----- Document extract -----
3.1 Geographical and Grid Configuration

Spatial Domains

The study area for NO₂ was bounded by its southwestern (51.795 $\degree$ N, $-9.089\degree$ E) and northeastern (54.323 $\degree$ N, $-6.032\degree$ E) edges, encompassing urban regions with high traffic and industrial activity, including Dublin, Cork, and Limerick. These areas were selected due to their dense network of ground monitoring stations and significant NO₂ emission sources.

For SO₂, the domain was defined by its southwestern (51.795 $\degree$ N, $-9.089\degree$ E) and northeastern (55.004 $\degree$ N, $-6.105\degree$ E) corners, covering industrial zones such as power plants and manufacturing facilities, where SO₂ emissions are most prevalent.

Grid Design

Both pollutants were analyzed using a 0.05 $\degree\times 0.05\degree$ spatial resolution grid to balance computational efficiency with sufficient spatial detail. However, the grid dimensions differed to align with the distinct spatial distributions of each pollutant.

The NO₂ grid consisted of 49 rows $\times$ 67 columns, optimized to capture fine-scale variations in urban areas. In contrast, the SO₂ grid was structured as 64 rows $\times$ 59 columns, reflecting the broader spatial extent of industrial emissions. This approach ensured that the analysis accurately represented the unique dispersion patterns of each pollutant.

3.2 Satellite-Observed NO₂ and SO₂ Data

We obtained NO₂ and SO₂ VCD measurements from the TROPOMI instrument aboard Sentinel-5P, which provides high-resolution atmospheric composition data. The satellite employs a nadir-viewing push-broom configuration, covering a 2600 km swath with spectral measurements from ultraviolet to shortwave infrared.
----- Information shown -----
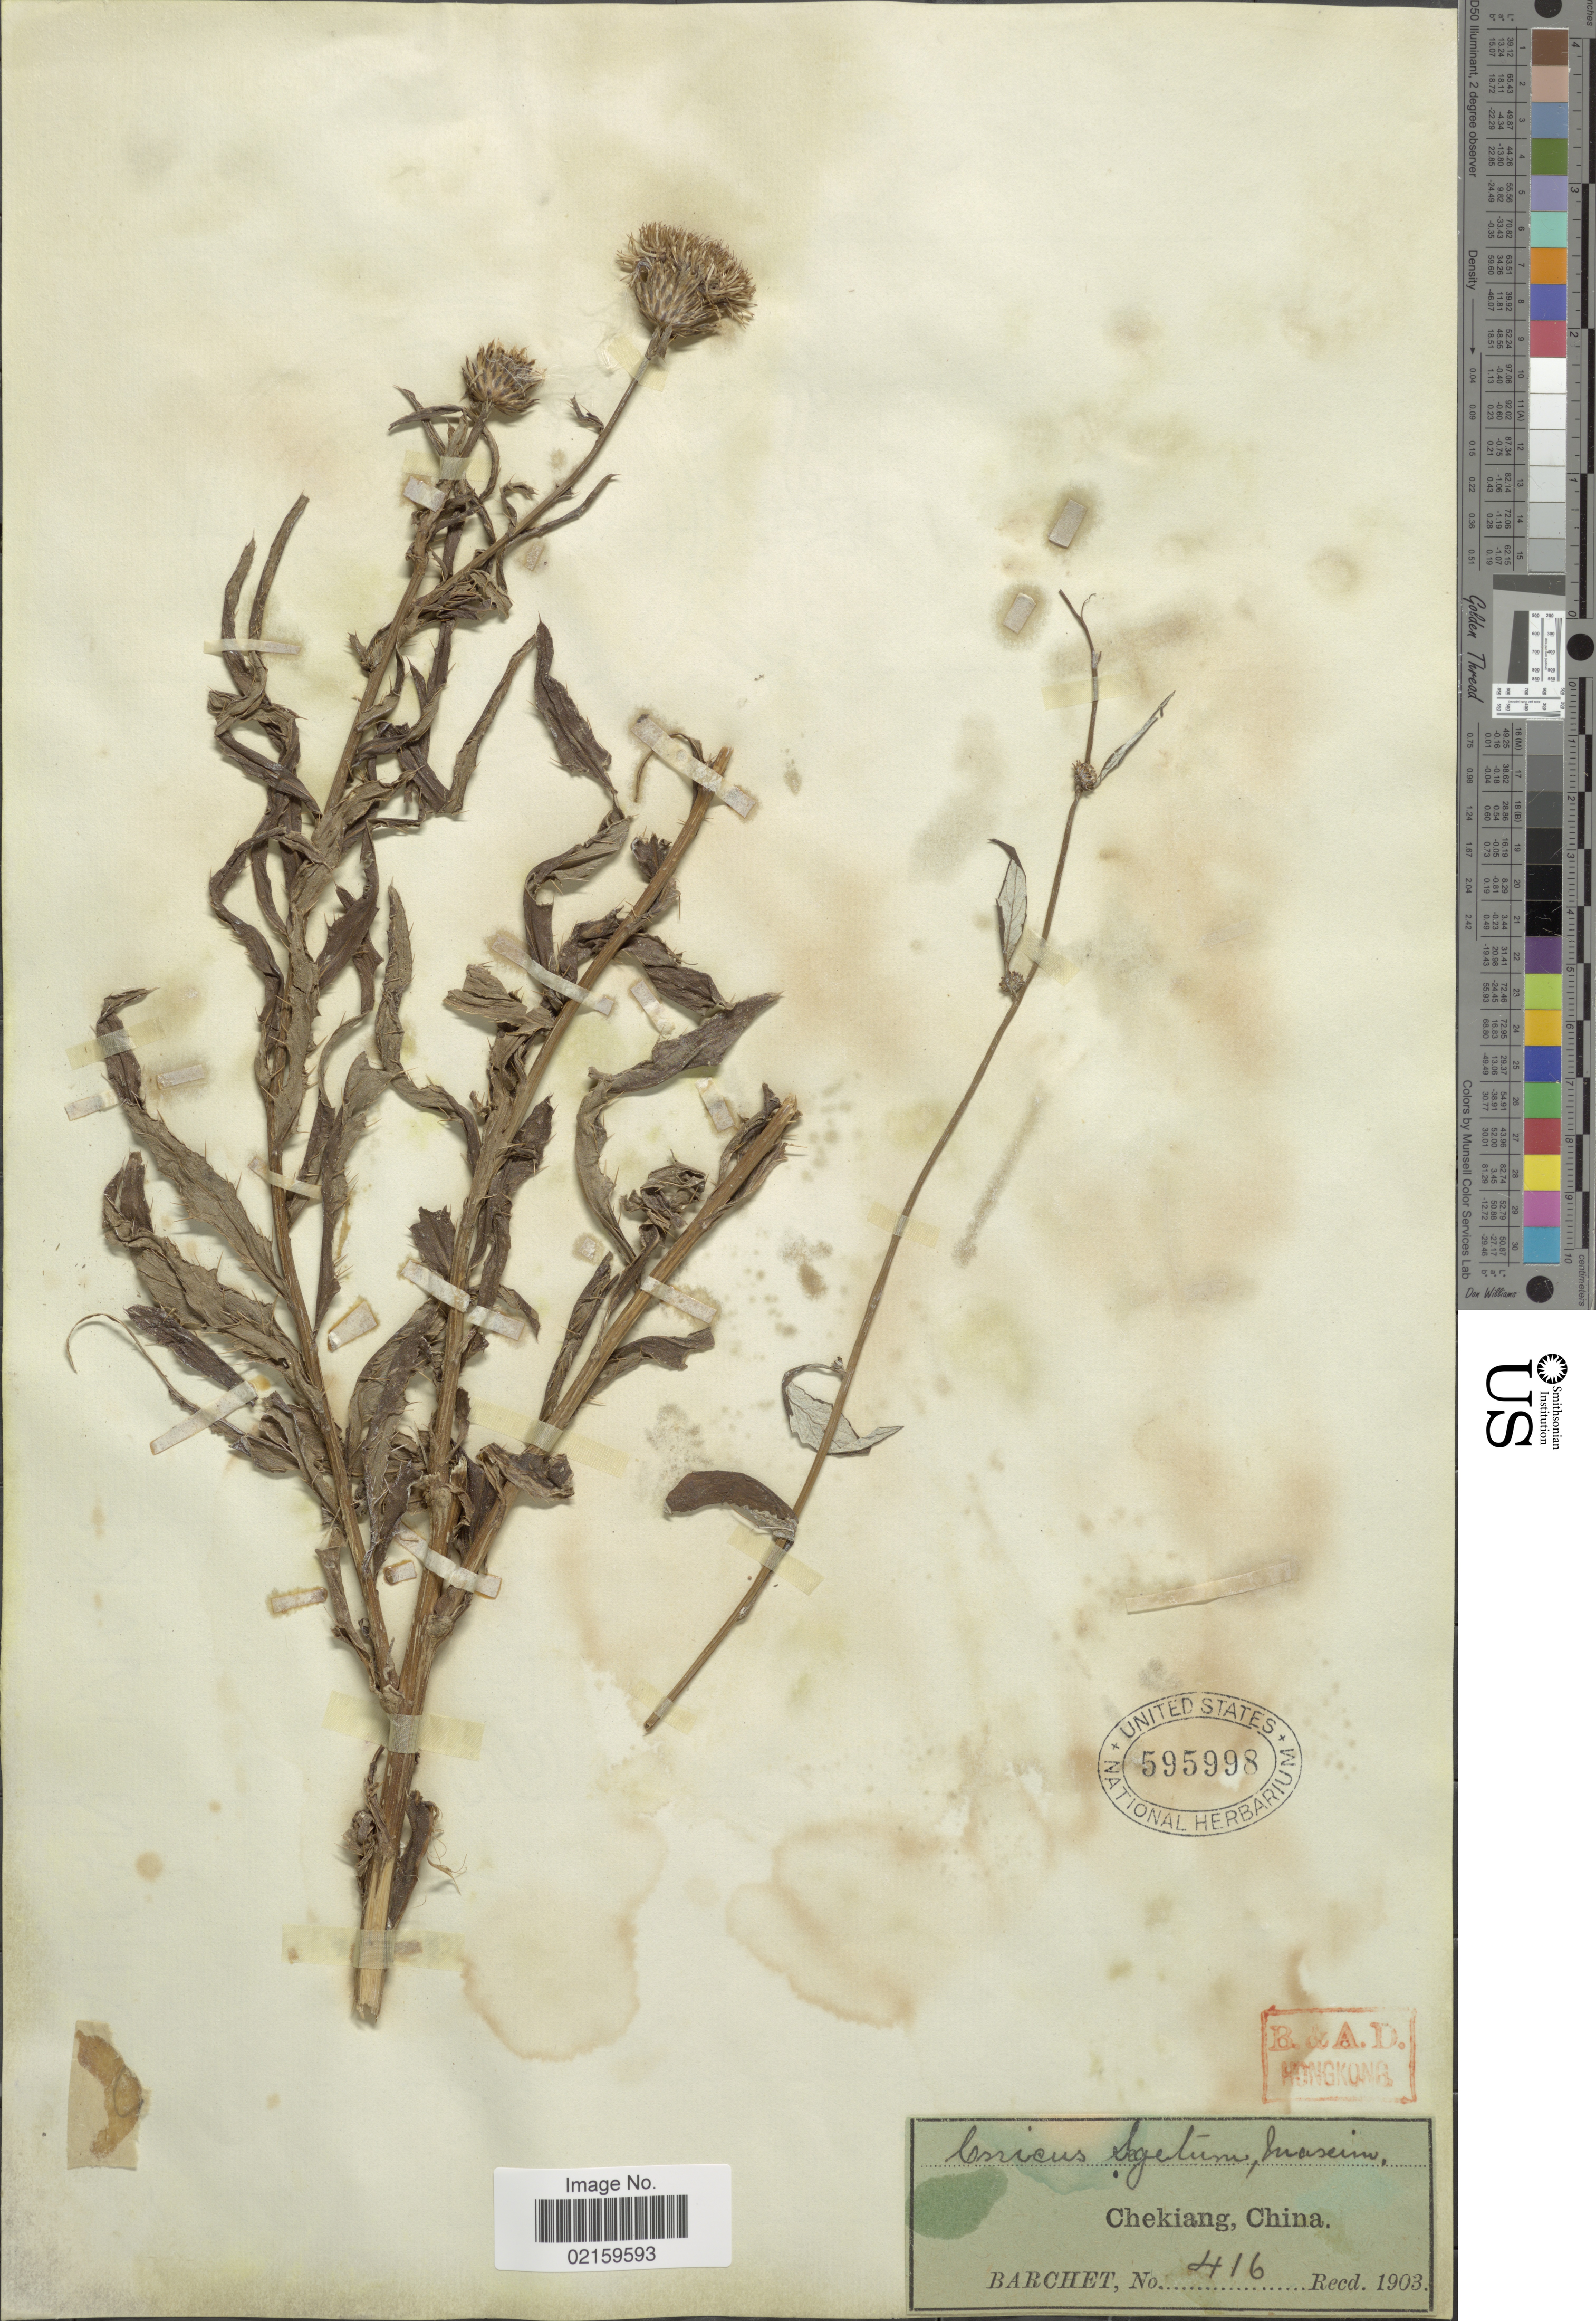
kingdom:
-----
_Aim A_
In the grid configuration excerpt, what were the row and column dimensions of the SO₂ grid?
_Aim B_
Repeat the stretch of the grid configuration excerpt from "Spatial Domains" through "are most prevalent.".
The material comes from a different source than the grid configuration excerpt.

_Task result A_
64 rows by 59 columns.

_Task result B_
Spatial Domains

The study area for NO₂ was bounded by its southwestern (51.795 $\degree$ N, $-9.089\degree$ E) and northeastern (54.323 $\degree$ N, $-6.032\degree$ E) edges, encompassing urban regions with high traffic and industrial activity, including Dublin, Cork, and Limerick. These areas were selected due to their dense network of ground monitoring stations and significant NO₂ emission sources.

For SO₂, the domain was defined by its southwestern (51.795 $\degree$ N, $-9.089\degree$ E) and northeastern (55.004 $\degree$ N, $-6.105\degree$ E) corners, covering industrial zones such as power plants and manufacturing facilities, where SO₂ emissions are most prevalent.